Apache Parquet Writer Feature Type Parameters

To access feature type parameters, click the gear icon on a feature type in the workspace. This opens the Feature Type Parameter Editor.

Tip  To always display the editor in FME Workbench, you can select View > Windows > Parameter Editor.

General

All feature types share similar General parameters, which may include Feature Type Name, Reader or Writer information, and Geometry.

In most Writer Feature Type parameter dialogs, you can also control Dynamic Schema Definitions. Some database formats accept Table or Index Qualifier prefixes on the output table feature type.

Partition

When this option group is enabled, the writer will write a partitioned dataset instead of a single .parquet file in the writer's specified output directory. See the Parquet File Extensions section for more details.

Partition Type

  • Hive – When partitioning by an attribute, the subdirectory will be named in the form attrName=attrValue. This way of partitioning was introduced by Apache Hive.
    • Note that attribute values partitioned via the Hive partition type will be URI-encoded. This means that special characters (like spaces, question marks, ampersands, hashes, parentheses, braces, brackets, and punctuation) will be encoded.
    • For example, an attribute called Name with value John Smith would result in a partitioned subdirectory called Name=John%20Smith.
  • Directory – When partitioning by an attribute, the subdirectory will be named in the form attrValue. This is a simple type of directory partitioning.
    • Note that attribute values partitioned via the Directory partition type containing forward or backward slashes will result in additional subdirectories.

    • For example, an attribute called Date with value 2023/01/02 would result in a partitioned Parquet file under nested directories named 2023, 01, and 02.

Partition Attributes

The list of attributes to partition by. Attributes will be partitioned in the order they are on schema.

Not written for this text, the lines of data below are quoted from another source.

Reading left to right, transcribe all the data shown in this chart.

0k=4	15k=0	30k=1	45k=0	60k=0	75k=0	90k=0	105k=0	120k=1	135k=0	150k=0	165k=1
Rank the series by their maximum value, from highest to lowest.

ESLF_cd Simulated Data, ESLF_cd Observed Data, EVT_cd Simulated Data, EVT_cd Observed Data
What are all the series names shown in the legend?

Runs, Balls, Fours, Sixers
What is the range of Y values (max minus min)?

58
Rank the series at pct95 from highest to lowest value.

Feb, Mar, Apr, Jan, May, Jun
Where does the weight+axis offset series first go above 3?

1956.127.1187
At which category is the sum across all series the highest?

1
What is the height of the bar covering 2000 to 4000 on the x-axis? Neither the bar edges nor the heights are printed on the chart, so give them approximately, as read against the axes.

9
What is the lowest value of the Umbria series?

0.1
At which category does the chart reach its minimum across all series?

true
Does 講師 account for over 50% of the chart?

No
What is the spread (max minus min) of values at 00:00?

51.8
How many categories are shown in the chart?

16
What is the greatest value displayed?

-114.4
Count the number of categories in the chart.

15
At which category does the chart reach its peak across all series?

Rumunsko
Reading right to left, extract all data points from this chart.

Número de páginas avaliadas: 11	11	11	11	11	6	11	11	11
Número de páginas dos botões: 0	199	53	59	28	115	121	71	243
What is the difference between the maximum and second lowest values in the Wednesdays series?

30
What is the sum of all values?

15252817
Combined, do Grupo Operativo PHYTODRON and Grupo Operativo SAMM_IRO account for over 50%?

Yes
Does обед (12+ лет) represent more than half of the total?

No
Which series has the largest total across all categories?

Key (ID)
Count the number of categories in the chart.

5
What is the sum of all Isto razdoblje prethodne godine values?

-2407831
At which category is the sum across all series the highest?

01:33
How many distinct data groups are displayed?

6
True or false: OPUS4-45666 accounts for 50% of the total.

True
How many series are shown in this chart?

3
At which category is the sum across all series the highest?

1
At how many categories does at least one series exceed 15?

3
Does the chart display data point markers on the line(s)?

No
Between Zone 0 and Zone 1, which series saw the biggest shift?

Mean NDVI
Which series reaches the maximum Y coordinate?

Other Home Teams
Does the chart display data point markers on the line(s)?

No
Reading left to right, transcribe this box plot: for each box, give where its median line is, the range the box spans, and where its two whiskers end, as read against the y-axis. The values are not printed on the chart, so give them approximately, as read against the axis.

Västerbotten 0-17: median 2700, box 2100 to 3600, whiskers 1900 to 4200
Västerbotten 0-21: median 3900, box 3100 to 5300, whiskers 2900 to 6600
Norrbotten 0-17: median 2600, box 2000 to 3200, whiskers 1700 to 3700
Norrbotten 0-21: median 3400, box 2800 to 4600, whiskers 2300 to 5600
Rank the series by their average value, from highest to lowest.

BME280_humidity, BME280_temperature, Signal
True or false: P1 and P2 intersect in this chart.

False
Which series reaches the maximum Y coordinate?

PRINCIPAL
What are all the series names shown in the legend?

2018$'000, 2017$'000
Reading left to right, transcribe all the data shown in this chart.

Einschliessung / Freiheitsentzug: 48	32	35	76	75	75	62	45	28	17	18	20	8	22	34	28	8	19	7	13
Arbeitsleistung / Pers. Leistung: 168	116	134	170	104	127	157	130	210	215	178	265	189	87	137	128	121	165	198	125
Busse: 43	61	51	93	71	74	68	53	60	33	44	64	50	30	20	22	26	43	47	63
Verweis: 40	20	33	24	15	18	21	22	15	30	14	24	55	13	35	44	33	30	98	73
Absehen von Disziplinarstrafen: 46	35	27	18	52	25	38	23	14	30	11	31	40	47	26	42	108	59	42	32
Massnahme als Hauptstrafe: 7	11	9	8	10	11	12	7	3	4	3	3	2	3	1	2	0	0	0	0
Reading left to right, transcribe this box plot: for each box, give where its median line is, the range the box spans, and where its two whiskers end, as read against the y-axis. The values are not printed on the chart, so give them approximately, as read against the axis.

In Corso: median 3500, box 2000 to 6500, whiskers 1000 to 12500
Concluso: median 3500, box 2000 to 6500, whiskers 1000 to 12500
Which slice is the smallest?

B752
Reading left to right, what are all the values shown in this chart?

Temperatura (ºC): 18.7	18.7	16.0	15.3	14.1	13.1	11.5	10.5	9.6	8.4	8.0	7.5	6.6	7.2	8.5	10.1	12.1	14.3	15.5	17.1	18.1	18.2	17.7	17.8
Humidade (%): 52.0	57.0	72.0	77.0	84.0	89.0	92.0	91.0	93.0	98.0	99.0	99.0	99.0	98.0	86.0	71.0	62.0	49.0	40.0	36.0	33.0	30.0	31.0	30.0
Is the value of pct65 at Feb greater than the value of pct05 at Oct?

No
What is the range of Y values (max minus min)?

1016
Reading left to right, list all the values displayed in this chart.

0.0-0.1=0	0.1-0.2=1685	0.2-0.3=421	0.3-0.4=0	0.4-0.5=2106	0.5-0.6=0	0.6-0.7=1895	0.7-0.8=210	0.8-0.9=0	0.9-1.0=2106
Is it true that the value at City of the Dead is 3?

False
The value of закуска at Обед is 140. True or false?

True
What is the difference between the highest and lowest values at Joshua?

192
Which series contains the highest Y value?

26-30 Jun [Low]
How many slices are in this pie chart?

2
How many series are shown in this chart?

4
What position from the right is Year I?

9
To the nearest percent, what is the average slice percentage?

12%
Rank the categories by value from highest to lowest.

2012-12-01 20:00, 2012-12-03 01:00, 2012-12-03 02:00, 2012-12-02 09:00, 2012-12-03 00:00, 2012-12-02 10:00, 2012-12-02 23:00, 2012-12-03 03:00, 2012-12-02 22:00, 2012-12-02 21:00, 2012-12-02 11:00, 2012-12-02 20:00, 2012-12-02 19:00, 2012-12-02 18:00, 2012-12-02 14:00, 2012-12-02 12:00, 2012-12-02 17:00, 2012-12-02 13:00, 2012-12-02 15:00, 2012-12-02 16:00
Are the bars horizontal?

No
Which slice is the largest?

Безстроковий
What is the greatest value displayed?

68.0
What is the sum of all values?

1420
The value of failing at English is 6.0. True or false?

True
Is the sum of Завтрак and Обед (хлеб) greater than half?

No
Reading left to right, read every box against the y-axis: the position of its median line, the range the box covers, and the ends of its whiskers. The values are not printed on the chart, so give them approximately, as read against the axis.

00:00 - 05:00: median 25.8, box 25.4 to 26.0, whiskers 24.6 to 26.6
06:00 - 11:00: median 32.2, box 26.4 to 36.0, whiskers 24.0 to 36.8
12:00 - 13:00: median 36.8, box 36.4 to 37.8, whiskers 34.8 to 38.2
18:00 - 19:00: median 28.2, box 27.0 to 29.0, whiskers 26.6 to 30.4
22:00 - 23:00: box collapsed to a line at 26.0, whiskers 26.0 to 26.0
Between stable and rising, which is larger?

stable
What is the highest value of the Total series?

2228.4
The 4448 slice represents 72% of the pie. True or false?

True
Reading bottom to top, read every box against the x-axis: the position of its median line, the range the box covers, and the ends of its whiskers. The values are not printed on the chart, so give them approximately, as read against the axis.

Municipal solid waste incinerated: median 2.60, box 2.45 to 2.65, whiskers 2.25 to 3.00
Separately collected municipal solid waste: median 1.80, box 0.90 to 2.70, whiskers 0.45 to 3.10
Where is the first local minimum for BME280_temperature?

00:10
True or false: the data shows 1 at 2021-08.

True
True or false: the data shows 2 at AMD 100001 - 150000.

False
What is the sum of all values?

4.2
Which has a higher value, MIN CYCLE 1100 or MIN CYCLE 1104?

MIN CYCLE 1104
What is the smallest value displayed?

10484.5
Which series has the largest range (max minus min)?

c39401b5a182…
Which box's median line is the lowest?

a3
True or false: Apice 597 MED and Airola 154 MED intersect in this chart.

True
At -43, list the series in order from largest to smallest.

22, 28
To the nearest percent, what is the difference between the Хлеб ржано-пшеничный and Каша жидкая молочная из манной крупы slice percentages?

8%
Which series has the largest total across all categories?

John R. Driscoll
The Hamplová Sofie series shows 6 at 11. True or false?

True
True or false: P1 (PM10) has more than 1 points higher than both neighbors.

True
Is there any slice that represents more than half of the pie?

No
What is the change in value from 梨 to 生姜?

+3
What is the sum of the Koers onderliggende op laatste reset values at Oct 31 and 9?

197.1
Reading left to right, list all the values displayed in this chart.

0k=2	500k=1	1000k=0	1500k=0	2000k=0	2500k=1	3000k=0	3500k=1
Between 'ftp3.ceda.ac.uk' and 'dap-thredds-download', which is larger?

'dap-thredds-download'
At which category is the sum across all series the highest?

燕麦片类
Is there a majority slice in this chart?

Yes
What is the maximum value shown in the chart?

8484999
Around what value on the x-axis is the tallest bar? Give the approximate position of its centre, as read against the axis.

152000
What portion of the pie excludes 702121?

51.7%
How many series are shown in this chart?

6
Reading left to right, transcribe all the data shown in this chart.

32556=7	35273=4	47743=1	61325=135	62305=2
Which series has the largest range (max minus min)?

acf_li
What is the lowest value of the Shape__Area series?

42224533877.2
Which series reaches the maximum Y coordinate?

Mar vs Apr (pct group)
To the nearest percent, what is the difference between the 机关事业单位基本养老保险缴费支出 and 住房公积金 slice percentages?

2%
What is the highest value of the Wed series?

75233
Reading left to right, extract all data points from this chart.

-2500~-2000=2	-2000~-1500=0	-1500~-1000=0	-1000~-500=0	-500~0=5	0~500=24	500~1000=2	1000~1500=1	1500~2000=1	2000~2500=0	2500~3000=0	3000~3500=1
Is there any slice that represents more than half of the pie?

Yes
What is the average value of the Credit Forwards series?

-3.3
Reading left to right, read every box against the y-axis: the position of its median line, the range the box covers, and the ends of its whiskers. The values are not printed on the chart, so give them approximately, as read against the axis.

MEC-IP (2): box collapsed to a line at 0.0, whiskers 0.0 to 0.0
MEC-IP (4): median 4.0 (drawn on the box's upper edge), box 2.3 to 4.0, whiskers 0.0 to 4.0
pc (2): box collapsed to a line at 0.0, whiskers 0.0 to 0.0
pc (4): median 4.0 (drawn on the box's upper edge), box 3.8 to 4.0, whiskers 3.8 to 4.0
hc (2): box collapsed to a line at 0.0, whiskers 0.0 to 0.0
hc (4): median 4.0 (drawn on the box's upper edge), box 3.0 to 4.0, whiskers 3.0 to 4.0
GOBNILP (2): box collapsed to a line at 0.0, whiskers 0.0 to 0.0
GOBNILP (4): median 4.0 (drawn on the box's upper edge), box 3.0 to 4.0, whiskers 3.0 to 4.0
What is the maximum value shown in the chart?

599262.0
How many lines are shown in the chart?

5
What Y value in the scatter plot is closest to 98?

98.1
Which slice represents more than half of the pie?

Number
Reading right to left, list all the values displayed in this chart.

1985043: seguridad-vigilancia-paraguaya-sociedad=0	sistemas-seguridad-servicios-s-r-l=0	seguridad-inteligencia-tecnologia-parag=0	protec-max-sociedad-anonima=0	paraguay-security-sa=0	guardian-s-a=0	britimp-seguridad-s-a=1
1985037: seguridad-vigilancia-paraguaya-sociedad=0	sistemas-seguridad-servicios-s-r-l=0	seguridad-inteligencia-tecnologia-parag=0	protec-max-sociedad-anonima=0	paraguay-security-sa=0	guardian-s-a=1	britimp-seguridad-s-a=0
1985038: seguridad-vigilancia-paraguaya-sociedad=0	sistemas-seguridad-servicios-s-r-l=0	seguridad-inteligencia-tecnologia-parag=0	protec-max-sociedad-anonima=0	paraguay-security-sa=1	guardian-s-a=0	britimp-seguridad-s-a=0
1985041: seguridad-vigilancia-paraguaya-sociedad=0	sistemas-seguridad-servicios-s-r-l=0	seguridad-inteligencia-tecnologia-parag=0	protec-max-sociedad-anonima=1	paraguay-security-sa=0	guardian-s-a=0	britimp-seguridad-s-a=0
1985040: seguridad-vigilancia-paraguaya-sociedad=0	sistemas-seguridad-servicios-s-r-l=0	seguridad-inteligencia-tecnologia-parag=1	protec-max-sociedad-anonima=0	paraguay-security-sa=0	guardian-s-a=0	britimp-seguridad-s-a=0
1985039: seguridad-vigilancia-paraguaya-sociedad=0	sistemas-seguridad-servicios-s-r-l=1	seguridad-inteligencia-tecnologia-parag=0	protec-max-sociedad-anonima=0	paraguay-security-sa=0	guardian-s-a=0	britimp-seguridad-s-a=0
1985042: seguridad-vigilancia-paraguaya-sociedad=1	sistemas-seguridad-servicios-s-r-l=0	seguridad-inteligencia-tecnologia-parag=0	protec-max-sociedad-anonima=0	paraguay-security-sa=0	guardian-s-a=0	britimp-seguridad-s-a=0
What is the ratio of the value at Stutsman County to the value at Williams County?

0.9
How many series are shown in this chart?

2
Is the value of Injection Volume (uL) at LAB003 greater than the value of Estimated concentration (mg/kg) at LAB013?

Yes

Note  Partitioning by a structured or list attribute is not supported. Some Parquet types are not natively supported when partitioning, but the types can be set manually on the reader to read the data correctly rather than in its raw form.

These types include: bson, decimal, enum, interval, json, uuid.

Partitioning by types that are written as binary (decimal, interval, uuid, bson, binary) means subdirectory paths can have embedded null characters, resulting in a writer error.

Maximum Number of Partitions

The maximum number of partitions or subdirectories to create.

Default: 1024